We would need to investigate some kind of cooperative groups or consider the use of thrust/cub if appropriate (and not already used). I'm not sure how much of that we can combine with the JIT approaches to custom rolling aggregations.
There was a more recent issue that also covered this problem. I wrote up some thoughts there (#15119).
tl;dr: as @bdice says, we need much smarter algorithms for large windows.
Rolling window aggregations are slow with large window sizes. I believe this is known behavior to many contributors but a user ran into this yesterday and I couldn't find an issue or reference documentation from an initial search.

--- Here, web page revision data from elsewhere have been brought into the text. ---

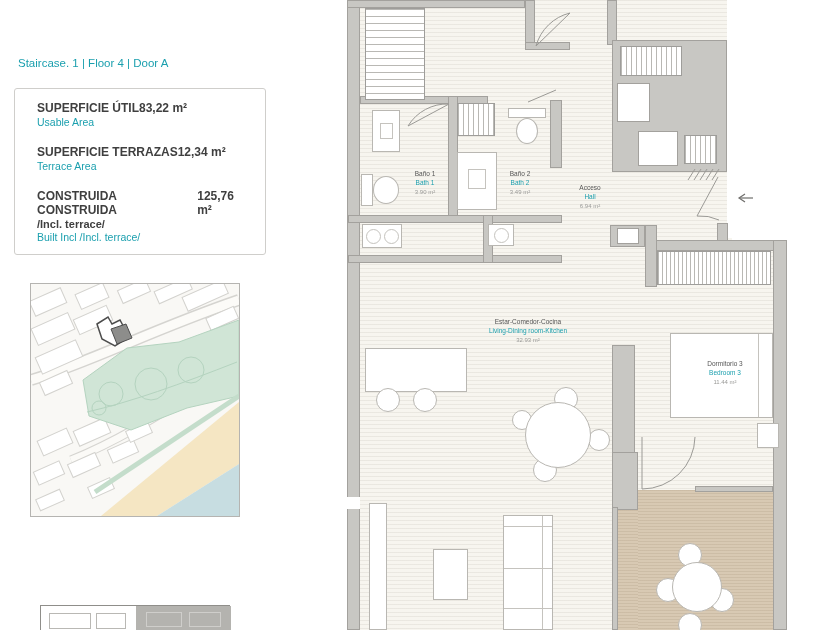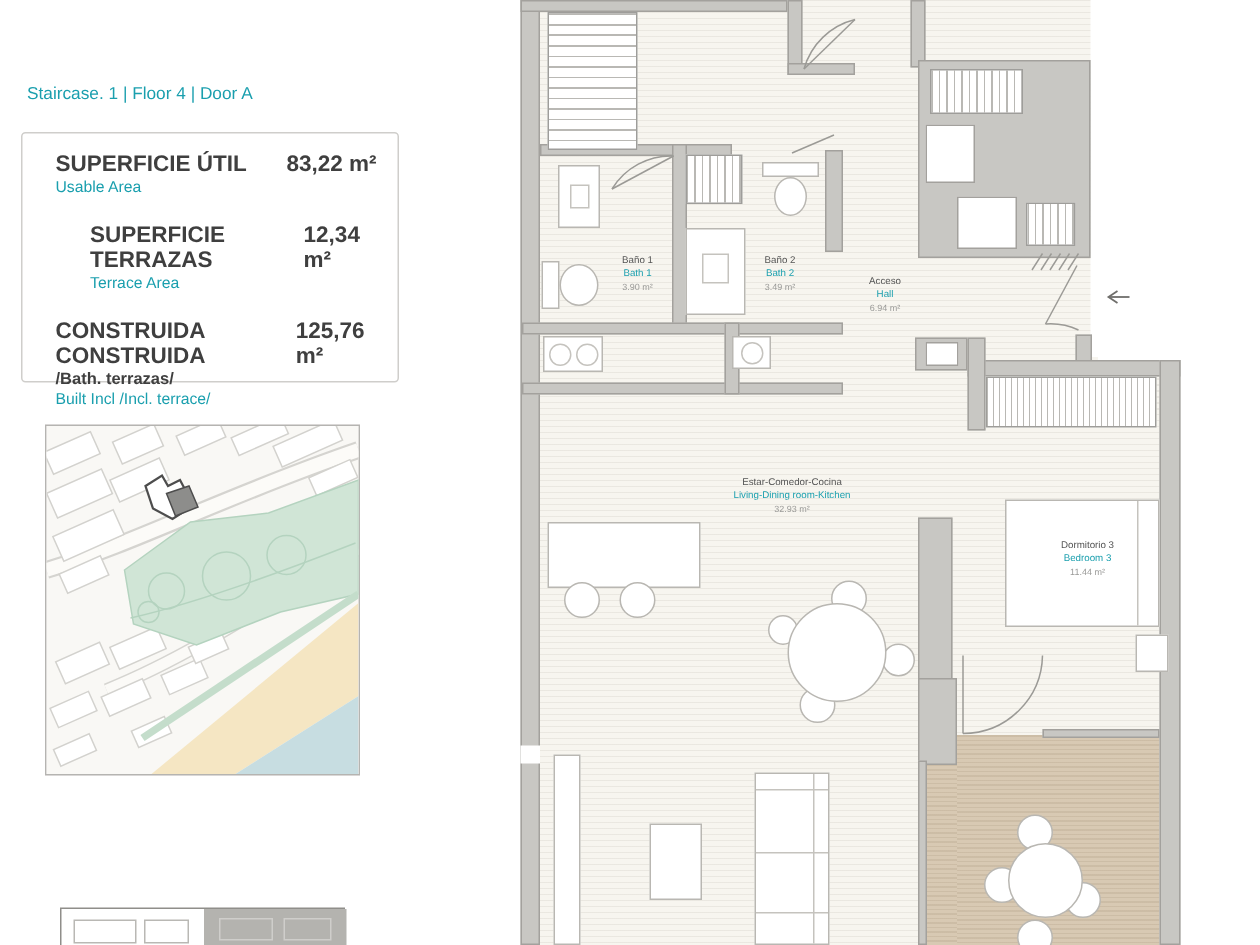--- a/index.html
+++ b/index.html
@@ -12,7 +12,7 @@
   .hdr-en{left:18px;top:57px;font-size:11.5px;color:#1a9fae;}
   .sumbox{left:14px;top:88px;width:252px;height:167px;border:1.5px solid #cfcecb;border-radius:3px;background:#fff;padding:12px 14px 0 22px;}
   .srow{margin-bottom:9px;}
-  .srow .l1{display:flex;justify-content:space-between;font-size:15px;font-weight:bold;color:#3f3f3f;}
+  .srow .l1{display:flex;font-size:12px;font-weight:bold;color:#3f3f3f;}
   .srow .l2{font-size:10.5px;color:#1a9fae;margin-top:1px;}
   .srow .note{font-size:11px;font-weight:bold;color:#3f3f3f;margin-top:1px;}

This is more likely to occur with time-oriented window sizes (e.g., "60min" or "9h") on high-frequency data rather than fixed integer length windows (as these windows are less likely to be as long).
The examples below illustrates this behavior. Observed GPU utilization is at 100% throughout the operations.
Filing an issue to document this performance behavior If already captured elsewhere, will close as a duplicate.